Task input:
--- START ---
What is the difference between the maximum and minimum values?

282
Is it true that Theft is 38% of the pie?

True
--- END ---
--- START ---
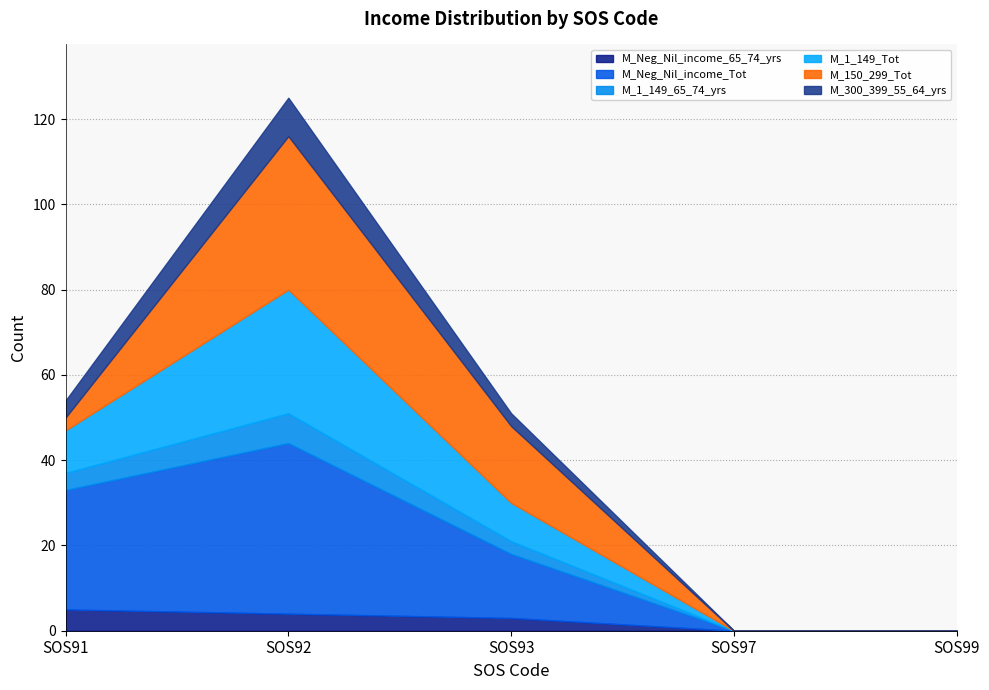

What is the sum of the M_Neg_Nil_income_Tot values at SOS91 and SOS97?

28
--- END ---
--- START ---
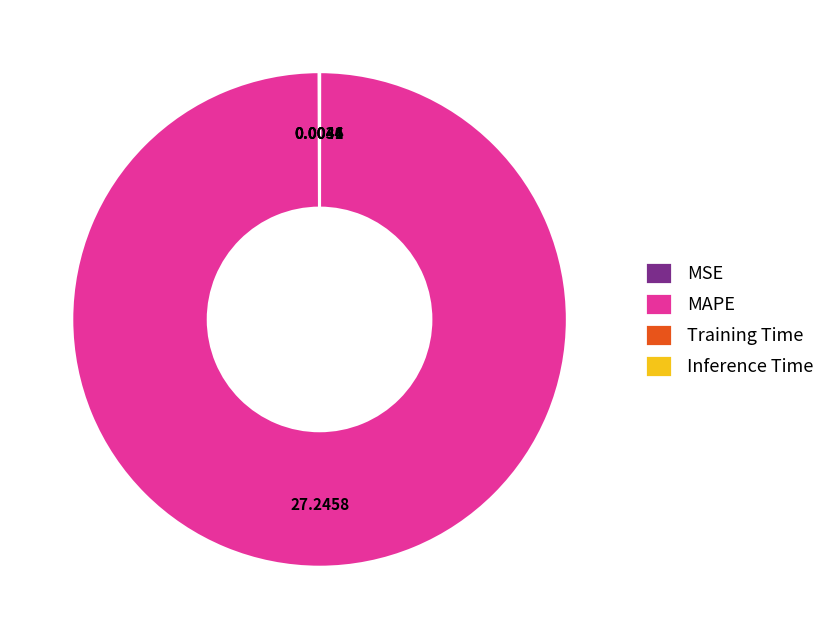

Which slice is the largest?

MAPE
--- END ---
Activity: Count the lines of the material above that contain the string "values". Report only the total.

Problem solution: 2